Human activities involve intensive use of limited resources found in air, water and soil. Many of these activities produce waste products that build up in the environment to produce pollution with increasingly local and global effects. An understanding of this impact is essential within and beyond the study of chemistry. This option has many opportunities for discussing aim and issues and the international dimension. - IBO 2007 Taken from Chemistry, 3rd ed., John Green and Sadru Damji

Sunday, November 1, 2009

E3 Greenhouse Effect

E.3.1 Describe the greenhouse effect.

The Greenhouse Effect is the trapping of heat in the atmosphere. Short wavelength sunlight (visible light and UV) penetrates the atmosphere to warm the Earth's surface which partially absorbs the energy before radiating it back out as longer wavelength radiation (infrared). This long-wavelength radiation is partially retained in the atmosphere and only some is re-emitted back out.
Greenhouse gases, like carbon dioxide, methane, CFCs, water vapour and nitrous oxides, trap as a one-way filter, trapping heat like in a glass/plastic in a greenhouse. This heating effect is necessary for the maintanence of life on Earth and is what maintains global temperatures. However, with increased concentrations of greenhouse gases, the greenhouse effect is 'enhanced', with even more radiation being trapped in the atmosphere, causing a significant rise in global temperatures known as global warming. The rate of temperature change is significantly faster than any observed in the last 10000 years.
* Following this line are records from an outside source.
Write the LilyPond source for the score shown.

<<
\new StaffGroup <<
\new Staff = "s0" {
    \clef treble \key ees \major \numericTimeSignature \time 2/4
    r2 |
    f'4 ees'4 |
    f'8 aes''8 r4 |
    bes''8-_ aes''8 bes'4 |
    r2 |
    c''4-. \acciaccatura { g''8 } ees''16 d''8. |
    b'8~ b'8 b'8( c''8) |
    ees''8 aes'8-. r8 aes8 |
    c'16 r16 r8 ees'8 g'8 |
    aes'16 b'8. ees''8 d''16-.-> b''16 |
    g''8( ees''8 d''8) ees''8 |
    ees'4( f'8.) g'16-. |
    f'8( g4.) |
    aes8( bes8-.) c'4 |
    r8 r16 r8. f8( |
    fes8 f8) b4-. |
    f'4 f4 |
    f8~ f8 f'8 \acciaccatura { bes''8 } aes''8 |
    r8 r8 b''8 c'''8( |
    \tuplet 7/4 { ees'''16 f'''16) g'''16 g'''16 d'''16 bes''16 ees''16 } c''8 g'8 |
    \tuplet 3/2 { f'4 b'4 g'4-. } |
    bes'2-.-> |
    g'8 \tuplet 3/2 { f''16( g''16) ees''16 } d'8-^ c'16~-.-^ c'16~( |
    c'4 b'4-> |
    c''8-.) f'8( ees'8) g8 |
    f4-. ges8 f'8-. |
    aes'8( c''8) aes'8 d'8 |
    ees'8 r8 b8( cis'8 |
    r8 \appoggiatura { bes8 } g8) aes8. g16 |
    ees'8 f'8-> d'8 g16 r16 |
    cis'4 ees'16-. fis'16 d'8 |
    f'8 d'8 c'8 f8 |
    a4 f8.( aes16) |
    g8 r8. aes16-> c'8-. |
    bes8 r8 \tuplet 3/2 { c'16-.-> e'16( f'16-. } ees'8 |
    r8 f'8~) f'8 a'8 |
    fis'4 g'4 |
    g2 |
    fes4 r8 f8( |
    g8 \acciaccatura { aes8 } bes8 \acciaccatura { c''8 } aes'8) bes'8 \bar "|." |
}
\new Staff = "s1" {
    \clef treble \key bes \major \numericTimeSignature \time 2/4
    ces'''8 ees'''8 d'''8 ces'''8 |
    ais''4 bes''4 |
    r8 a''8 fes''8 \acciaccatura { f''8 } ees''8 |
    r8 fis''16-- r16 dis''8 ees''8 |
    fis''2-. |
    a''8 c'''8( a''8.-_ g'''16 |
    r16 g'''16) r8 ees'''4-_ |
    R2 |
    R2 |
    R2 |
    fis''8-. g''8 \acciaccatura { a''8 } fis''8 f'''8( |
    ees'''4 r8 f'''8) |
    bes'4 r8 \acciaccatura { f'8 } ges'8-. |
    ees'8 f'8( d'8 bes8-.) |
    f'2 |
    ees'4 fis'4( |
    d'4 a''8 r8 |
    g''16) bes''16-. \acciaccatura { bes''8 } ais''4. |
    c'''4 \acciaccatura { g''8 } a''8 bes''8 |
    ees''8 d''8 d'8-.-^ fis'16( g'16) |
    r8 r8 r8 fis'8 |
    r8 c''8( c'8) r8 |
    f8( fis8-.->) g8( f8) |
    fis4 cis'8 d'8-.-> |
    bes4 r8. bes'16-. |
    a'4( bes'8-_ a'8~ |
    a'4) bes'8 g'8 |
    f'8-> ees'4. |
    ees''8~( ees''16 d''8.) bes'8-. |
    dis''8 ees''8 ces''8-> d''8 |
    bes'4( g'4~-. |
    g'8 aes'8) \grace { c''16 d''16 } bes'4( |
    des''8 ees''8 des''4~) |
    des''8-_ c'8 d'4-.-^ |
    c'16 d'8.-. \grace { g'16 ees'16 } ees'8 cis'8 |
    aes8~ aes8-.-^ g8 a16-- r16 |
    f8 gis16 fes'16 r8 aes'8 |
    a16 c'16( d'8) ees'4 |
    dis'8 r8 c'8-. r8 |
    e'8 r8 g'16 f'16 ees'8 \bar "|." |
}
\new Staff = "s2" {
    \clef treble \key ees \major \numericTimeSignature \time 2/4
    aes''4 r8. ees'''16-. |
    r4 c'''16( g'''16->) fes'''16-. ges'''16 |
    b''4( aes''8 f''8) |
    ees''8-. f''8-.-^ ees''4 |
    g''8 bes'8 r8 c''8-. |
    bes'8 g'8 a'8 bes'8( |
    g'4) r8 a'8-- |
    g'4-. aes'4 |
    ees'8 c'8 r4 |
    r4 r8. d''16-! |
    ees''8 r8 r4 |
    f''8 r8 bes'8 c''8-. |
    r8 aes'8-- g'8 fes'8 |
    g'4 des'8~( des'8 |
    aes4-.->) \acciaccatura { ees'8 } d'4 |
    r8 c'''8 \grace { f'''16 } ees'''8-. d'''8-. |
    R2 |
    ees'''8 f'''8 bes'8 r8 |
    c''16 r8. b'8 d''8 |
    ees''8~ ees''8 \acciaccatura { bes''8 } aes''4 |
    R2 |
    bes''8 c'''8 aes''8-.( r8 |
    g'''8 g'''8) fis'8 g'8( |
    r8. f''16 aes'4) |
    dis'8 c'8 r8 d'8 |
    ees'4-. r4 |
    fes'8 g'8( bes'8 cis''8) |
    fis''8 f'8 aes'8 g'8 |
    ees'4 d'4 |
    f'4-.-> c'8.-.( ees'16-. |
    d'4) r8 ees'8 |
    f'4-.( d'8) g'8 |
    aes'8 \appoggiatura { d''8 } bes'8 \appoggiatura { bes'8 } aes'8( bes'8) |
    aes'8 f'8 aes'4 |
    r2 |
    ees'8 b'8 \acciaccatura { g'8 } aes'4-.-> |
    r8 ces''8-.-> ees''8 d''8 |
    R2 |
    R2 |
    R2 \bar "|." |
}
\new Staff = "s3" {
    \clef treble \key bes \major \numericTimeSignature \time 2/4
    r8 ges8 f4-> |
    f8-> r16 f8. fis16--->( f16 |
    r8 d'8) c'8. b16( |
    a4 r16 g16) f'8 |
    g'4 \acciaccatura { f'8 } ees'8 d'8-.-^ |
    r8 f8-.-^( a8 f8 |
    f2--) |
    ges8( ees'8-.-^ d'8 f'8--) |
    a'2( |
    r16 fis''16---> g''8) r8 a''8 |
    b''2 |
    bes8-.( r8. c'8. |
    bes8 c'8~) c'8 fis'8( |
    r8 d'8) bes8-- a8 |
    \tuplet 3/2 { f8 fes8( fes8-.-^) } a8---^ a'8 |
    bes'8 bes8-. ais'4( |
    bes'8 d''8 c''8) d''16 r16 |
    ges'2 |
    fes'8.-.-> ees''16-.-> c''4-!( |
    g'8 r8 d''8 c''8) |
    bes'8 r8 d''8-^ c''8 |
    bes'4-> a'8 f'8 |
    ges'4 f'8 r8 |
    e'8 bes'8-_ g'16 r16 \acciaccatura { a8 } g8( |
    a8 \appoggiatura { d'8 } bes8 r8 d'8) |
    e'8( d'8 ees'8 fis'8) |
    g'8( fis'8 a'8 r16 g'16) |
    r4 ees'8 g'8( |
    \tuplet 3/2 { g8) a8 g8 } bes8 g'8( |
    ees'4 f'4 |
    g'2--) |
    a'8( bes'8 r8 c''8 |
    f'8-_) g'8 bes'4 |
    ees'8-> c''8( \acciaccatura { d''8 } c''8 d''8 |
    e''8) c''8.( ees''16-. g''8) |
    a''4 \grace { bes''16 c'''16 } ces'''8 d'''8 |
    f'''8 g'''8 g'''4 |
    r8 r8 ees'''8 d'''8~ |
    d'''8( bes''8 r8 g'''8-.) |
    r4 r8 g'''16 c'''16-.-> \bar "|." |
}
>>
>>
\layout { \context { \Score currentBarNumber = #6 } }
E.3.2 List the main greenhouse gases and their sources, and discuss their relative effects.

Water vapour: main source is the evaporation of water bodies and the combustion of hydrocarbons. Occupy 0-4% of the atmostphere, and

E.3.3 Discuss the influence of increasing amounts of greenhouse gases on the atmosphere.

Over the last century worldwide:

1. Increase in temperatures by 0.5ÂșC

2. 1% increase in precipitation

3. 15-20cm rise in sea levels from glacial meltdown and expansion of ocean water by warmer temperatures.


--> Particularly in the Arctic, global warming from rising levels of carbon dioxide is particularly irreversible because of how the melting of permafrost results in further decomposition of the previously frozen matter, causing a continual increase in carbon dioxide and methane levels.

http://arcticclimatemodeling.org/Movies/permafrost_dvd_sample.html

Scientific models are also being exceeded- the prediction of scientific models are taking place 30 years sooner than expected.

IMPACT OF CLIMATE CHANGE ON HEALTH, AGRICULTURE, FORESTS, WATER RESOURCES, COASTAL AREAS, SPECIES DIVERSITY, SPECIES NUMBERS AND NATURAL AREAS:

-Health
Life cycles of pathogens and insects affected (e.g. Mosquitoes). Water-borne diseases may become more prevalent.
-Agriculture
Crop yield and crop distribution will be affected. Flooding of land from sea water may result in salination of the water table and affect crops requiring fresh water.

-Forests
Insects and diseases may increase, summer droughts may produce forest fires, higher temperatures and higher increased precipitation may cause increase in vegetation growth, but plants requiring little rainfall may become extinct.

-Water Resources
Decreased water quality due to flooding, more resources needed to turn water into potable sources. Both floods and droughts are more likely, from increased precipitation and increased rates of evaporation.

-Coastal Areas
Eroding of beaches, flooding of low lands and coastal flooding, and resulting loss of such ecosystems.

-Species and Natural Areas
Loss of cold water fish habitat, shift in ecological areas (organisms in temperate regions may migrate upwards to previous uninhabitable regions). Desertification. Loss of habitats and species.